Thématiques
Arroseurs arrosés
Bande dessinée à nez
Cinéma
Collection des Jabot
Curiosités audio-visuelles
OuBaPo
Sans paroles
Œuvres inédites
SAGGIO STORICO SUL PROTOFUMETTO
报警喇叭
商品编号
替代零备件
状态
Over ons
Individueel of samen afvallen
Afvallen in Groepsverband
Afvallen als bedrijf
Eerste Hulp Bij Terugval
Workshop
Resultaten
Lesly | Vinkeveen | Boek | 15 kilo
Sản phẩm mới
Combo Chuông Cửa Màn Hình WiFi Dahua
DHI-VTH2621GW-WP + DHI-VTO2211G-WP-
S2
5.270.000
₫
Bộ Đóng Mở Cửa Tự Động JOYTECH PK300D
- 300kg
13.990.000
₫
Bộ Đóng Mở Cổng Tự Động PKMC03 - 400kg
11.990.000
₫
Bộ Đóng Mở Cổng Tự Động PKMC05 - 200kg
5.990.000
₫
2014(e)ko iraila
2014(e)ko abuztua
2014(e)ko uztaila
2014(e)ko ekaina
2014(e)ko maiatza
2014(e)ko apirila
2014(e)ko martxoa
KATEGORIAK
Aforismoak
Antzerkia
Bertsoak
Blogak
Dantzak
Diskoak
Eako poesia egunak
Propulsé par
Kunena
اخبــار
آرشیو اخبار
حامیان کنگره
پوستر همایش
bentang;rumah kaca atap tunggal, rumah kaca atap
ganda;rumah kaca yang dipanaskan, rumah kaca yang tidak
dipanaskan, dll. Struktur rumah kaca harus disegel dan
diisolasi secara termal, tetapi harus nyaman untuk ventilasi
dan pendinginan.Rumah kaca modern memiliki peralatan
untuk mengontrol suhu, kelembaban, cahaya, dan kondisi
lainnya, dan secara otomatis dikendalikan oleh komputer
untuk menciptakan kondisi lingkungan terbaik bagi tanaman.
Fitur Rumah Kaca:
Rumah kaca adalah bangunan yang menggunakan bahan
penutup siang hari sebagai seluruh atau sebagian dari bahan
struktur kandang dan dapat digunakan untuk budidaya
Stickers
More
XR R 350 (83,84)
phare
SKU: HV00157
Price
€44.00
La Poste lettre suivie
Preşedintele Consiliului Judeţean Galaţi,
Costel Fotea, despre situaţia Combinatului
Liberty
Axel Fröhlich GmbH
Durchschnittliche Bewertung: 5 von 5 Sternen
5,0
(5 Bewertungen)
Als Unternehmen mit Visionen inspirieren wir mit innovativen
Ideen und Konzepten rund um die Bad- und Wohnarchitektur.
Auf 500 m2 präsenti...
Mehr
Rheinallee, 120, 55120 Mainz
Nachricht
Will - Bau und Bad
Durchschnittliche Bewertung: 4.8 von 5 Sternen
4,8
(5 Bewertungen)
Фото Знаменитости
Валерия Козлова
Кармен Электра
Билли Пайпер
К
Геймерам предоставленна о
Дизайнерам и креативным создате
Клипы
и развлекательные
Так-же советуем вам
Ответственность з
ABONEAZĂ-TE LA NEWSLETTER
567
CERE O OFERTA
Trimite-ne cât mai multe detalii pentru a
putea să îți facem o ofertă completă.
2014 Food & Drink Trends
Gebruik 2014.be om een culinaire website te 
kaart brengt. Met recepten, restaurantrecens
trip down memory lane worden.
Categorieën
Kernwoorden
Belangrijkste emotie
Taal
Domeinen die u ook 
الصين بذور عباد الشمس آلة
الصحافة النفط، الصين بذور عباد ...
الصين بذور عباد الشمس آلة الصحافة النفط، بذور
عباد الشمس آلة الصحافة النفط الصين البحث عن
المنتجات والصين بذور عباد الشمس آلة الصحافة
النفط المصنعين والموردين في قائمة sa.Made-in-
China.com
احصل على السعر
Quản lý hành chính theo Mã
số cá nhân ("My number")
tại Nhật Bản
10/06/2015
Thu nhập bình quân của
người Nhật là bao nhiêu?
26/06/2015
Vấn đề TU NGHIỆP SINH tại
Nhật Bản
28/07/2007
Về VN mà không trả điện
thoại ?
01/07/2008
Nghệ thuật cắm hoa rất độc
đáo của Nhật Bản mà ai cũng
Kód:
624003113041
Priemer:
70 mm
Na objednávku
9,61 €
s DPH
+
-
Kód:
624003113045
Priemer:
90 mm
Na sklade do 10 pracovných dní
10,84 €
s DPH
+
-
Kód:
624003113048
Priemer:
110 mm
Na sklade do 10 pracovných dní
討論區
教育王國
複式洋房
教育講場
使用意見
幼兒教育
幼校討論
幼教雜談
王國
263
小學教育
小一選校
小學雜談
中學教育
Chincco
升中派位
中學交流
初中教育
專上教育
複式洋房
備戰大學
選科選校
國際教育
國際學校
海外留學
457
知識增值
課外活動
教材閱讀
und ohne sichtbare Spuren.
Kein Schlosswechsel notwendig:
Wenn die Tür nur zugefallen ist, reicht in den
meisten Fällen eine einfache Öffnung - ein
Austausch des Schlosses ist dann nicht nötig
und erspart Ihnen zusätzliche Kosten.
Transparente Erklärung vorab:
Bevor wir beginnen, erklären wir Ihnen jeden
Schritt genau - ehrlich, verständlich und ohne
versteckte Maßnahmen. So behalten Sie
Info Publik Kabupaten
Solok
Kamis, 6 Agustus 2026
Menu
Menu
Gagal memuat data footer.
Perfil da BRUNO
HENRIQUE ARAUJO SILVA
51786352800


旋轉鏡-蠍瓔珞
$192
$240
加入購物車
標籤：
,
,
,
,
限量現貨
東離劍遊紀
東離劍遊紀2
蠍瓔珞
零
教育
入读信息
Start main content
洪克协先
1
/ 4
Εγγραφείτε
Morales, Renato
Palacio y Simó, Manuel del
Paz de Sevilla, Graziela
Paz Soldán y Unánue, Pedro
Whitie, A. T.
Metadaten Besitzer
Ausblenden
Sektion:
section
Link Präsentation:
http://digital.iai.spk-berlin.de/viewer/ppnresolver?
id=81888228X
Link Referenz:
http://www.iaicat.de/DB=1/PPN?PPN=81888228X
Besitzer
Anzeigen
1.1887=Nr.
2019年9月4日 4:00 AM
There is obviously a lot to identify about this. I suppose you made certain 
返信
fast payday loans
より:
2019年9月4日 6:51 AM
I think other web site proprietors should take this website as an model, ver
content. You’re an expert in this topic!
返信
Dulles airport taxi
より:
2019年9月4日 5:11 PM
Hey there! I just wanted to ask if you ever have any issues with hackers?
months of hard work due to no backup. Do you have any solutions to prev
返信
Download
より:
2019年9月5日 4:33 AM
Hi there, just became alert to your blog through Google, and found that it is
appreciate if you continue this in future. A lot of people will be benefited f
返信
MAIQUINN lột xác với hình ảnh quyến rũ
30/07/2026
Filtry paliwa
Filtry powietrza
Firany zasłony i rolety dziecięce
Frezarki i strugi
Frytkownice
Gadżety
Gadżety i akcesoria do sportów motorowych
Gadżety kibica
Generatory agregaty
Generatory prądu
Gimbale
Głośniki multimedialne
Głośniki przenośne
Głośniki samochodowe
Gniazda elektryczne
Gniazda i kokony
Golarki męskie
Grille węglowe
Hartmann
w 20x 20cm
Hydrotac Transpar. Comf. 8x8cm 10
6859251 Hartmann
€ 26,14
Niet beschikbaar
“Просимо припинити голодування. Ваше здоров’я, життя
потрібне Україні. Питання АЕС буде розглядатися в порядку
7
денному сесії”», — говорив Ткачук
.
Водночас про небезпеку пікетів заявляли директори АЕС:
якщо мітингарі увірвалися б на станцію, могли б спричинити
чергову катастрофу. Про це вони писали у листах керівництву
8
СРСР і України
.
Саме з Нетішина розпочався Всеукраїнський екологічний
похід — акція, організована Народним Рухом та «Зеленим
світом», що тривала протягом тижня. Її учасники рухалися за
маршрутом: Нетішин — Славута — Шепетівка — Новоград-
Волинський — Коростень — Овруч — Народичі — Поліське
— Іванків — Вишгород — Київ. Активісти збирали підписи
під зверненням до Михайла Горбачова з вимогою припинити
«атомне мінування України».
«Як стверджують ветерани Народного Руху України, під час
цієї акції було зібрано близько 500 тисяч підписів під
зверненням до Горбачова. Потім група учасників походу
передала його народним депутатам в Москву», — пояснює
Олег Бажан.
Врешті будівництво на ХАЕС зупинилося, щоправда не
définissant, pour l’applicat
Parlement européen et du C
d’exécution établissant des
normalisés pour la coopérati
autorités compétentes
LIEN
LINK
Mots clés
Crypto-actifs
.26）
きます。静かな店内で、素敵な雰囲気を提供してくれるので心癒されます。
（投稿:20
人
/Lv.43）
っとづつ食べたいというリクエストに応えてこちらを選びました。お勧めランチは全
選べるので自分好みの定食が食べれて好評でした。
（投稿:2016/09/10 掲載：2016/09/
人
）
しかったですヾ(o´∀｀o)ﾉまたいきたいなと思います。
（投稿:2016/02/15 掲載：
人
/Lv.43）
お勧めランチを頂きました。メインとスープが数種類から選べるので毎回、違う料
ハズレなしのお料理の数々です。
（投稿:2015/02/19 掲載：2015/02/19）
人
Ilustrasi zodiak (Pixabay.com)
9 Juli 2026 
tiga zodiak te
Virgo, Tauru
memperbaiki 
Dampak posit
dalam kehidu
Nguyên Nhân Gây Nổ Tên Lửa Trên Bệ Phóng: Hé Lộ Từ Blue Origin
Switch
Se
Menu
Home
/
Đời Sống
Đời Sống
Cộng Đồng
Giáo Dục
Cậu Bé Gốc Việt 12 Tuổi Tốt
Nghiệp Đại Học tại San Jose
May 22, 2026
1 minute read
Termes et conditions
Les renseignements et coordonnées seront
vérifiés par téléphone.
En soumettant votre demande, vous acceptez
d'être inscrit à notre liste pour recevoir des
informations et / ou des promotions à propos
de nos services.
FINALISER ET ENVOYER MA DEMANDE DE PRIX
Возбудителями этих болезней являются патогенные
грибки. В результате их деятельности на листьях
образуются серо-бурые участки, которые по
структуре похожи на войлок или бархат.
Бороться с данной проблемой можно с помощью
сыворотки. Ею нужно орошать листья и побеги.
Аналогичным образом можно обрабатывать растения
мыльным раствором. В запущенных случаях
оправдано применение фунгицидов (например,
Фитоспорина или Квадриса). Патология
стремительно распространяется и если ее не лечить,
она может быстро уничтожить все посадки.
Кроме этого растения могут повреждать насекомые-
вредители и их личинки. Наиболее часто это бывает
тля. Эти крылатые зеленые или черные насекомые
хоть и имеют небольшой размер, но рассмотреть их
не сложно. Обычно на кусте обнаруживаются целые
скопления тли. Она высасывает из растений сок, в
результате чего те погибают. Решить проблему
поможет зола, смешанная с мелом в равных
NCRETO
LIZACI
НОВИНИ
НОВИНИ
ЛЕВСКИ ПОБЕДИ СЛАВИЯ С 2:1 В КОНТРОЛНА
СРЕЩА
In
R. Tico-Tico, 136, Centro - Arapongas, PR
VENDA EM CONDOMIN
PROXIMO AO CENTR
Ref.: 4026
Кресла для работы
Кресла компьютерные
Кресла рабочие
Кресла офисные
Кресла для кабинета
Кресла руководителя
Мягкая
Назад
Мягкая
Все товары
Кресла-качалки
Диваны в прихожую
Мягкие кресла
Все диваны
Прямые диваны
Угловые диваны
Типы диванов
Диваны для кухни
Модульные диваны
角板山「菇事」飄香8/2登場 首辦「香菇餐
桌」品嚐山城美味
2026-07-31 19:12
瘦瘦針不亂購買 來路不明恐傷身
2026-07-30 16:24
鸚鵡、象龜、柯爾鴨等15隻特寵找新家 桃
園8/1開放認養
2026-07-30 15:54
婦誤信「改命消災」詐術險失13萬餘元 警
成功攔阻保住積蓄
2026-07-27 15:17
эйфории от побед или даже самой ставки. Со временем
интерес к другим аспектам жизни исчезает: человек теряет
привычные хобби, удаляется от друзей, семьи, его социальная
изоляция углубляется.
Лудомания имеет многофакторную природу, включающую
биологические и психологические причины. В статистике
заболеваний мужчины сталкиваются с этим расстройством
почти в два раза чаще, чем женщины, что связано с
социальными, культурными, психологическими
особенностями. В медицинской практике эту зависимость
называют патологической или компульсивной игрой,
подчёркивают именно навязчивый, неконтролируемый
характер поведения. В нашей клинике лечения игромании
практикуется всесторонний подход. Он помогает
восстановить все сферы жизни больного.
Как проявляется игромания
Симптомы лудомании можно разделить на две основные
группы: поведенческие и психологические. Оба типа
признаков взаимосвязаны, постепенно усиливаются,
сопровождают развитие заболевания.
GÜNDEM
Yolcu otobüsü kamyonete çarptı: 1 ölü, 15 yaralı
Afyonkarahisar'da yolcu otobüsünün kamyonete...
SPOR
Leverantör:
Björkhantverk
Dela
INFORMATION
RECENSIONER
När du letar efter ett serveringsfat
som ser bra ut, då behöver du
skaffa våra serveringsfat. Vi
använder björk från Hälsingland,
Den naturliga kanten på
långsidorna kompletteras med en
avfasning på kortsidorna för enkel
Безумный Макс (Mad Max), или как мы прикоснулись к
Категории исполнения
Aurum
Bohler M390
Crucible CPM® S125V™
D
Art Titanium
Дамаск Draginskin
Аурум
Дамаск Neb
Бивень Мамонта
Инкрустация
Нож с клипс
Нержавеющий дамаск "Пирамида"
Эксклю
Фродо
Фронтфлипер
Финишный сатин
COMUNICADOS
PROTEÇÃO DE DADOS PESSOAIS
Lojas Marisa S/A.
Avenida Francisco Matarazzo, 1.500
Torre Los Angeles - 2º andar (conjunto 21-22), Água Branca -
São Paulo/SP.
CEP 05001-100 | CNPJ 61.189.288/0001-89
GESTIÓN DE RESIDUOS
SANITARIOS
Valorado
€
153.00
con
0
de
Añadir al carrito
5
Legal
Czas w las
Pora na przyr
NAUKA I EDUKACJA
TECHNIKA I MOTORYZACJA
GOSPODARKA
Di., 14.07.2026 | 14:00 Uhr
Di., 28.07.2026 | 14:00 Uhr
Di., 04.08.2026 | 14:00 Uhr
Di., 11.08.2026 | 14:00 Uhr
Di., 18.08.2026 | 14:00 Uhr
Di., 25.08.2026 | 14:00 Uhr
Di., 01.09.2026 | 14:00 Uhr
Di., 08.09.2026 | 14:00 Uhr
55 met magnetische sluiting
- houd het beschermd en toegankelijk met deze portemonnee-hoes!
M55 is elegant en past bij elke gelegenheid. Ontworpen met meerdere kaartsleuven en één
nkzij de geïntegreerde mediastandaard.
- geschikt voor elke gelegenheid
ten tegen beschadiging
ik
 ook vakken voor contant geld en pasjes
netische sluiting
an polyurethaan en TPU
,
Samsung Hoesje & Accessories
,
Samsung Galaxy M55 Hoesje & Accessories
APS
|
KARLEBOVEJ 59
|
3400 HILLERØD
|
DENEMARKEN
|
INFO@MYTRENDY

Problem to solve:
Once the line with "鸚鵡、象龜、柯爾鴨等15隻特寵找新家 桃" is found in the records above, print exactly that line and every line after it through the line with "Den naturliga kanten på".

Output:
鸚鵡、象龜、柯爾鴨等15隻特寵找新家 桃
園8/1開放認養
2026-07-30 15:54
婦誤信「改命消災」詐術險失13萬餘元 警
成功攔阻保住積蓄
2026-07-27 15:17
эйфории от побед или даже самой ставки. Со временем
интерес к другим аспектам жизни исчезает: человек теряет
привычные хобби, удаляется от друзей, семьи, его социальная
изоляция углубляется.
Лудомания имеет многофакторную природу, включающую
биологические и психологические причины. В статистике
заболеваний мужчины сталкиваются с этим расстройством
почти в два раза чаще, чем женщины, что связано с
социальными, культурными, психологическими
особенностями. В медицинской практике эту зависимость
называют патологической или компульсивной игрой,
подчёркивают именно навязчивый, неконтролируемый
характер поведения. В нашей клинике лечения игромании
практикуется всесторонний подход. Он помогает
восстановить все сферы жизни больного.
Как проявляется игромания
Симптомы лудомании можно разделить на две основные
группы: поведенческие и психологические. Оба типа
признаков взаимосвязаны, постепенно усиливаются,
сопровождают развитие заболевания.
GÜNDEM
Yolcu otobüsü kamyonete çarptı: 1 ölü, 15 yaralı
Afyonkarahisar'da yolcu otobüsünün kamyonete...
SPOR
Leverantör:
Björkhantverk
Dela
INFORMATION
RECENSIONER
När du letar efter ett serveringsfat
som ser bra ut, då behöver du
skaffa våra serveringsfat. Vi
använder björk från Hälsingland,
Den naturliga kanten på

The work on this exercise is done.